Functions written like `calc_W()`
can operate in ways similar to `matsindf_apply()` itself.
To demonstrate, we'll use `calc_W()` in all the ways that `matsindf_apply()` can be used,
going in the reverse order to our demonstration of the capabilities of `matsindf_apply()` above.

`calc_W()` can be used as a specialized `mutate` function
that operates on `matsindf` data frames.

```{r}
midf |> calc_W()
```

The added column could be given a different name from the default ("`W`")
using the `W` argument.

```{r}
midf |> calc_W(W = "W_prime")
```

As with `matsindf_apply()`, 
column names in `midf` can be mapped to the arguments of `calc_W()`
by the arguments to `calc_W()`.

```{r}
midf |> 
  dplyr::rename(X = U, Y = V) |> 
  calc_W(U = "X", V = "Y")
```

`calc_W()` can operate on lists of single matrices, too.
This approach works, because the default values for the 
`U` and `V` arguments to `calc_W()` are 
"U" and "V", respectively.
The input list members (in this case `midf$U[[1]]` and `midf$V[[1]]`)
are returned with the output, because
`list(U = midf$U[[1]], V = midf$V[[1]])` is passed to the `.dat` argument
of `matsindf_apply()`.

```{r}
calc_W(list(U = midf$U[[1]], V = midf$V[[1]]))
```

It may be clearer to name the arguments as required by the `calc_W()` function
without wrapping in a list first,
as shown below.
But in this approach, the input matrices are not returned with the output,
because arguments `U` and `V` are passed to the `...` argument of `matsindf_apply()`,
not the `.dat` argument of `matsindf_apply()`.

```{r}
calc_W(U = midf$U[[1]], V = midf$V[[1]])
```

`calc_W()` can operate on data frames containing single numbers.

```{r}
data.frame(U = c(1, 2), V = c(3, 4)) |> calc_W()
```

Finally, `calc_W()` can be applied to single numbers,
and the result is 1x1 matrix.

```{r}
calc_W(U = 2, V = 3)
```

It is good practice to write internal functions
that tolerate zero-length inputs, as `calc_W()` does.
Doing so, enables results from different calculations to be `rbind`ed together.

```{r}
calc_W(U = numeric(), V = numeric())
calc_W(list(U = numeric(), V = numeric()))

res <- calc_W(list(U = c(2, 3, 4, 5), V = c(3, 4, 5, 6)))
res0 <- calc_W(list(U = numeric(), V = numeric()))
dplyr::bind_rows(res, res0)
```


## Conclusion

This vignette demonstrated use of
the versatile `matsindf_apply()` function.
Inputs to `matsindf_apply()` can be 

* single numbers,
* matrices, or
* data frames with appropriately-named columns.

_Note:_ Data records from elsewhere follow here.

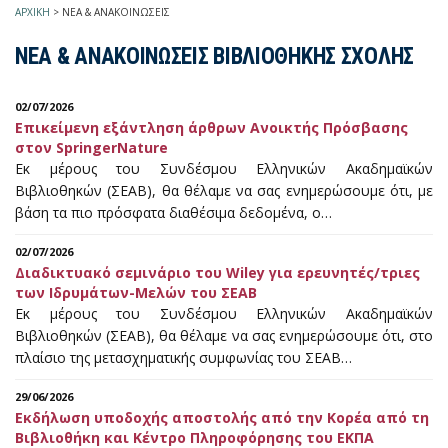
ΑΡΧΙΚΗ
>
ΝΕΑ & ΑΝΑΚΟΙΝΩΣΕΙΣ
ΝΕΑ & ΑΝΑΚΟΙΝΩΣΕΙΣ ΒΙΒΛΙΟΘΗΚΗΣ ΣΧΟΛΗΣ
02/07/2026
Επικείμενη εξάντληση άρθρων Ανοικτής Πρόσβασης
στον SpringerNature
Εκ μέρους του Συνδέσμου Ελληνικών Ακαδημαϊκών
Βιβλιοθηκών (ΣΕΑΒ), θα θέλαμε να σας ενημερώσουμε ότι, με
βάση τα πιο πρόσφατα διαθέσιμα δεδομένα, ο…
02/07/2026
Διαδικτυακό σεμινάριο του Wiley για ερευνητές/τριες
των Ιδρυμάτων-Μελών του ΣΕΑΒ
Εκ μέρους του Συνδέσμου Ελληνικών Ακαδημαϊκών
Βιβλιοθηκών (ΣΕΑΒ), θα θέλαμε να σας ενημερώσουμε ότι, στο
πλαίσιο της μετασχηματικής συμφωνίας του ΣΕΑΒ…
29/06/2026
Εκδήλωση υποδοχής αποστολής από την Κορέα από τη
Βιβλιοθήκη και Κέντρο Πληροφόρησης του ΕΚΠΑ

`matsindf_apply()` can be used for programming, and 
functions constructed as demonstrated above
share characteristics with `matsindf_apply()`:

* they can be used as specialized `dplyr::mutate()` operators, and
* they can be applied to single numbers, matrices, or
  data frames with appropriately-named columns.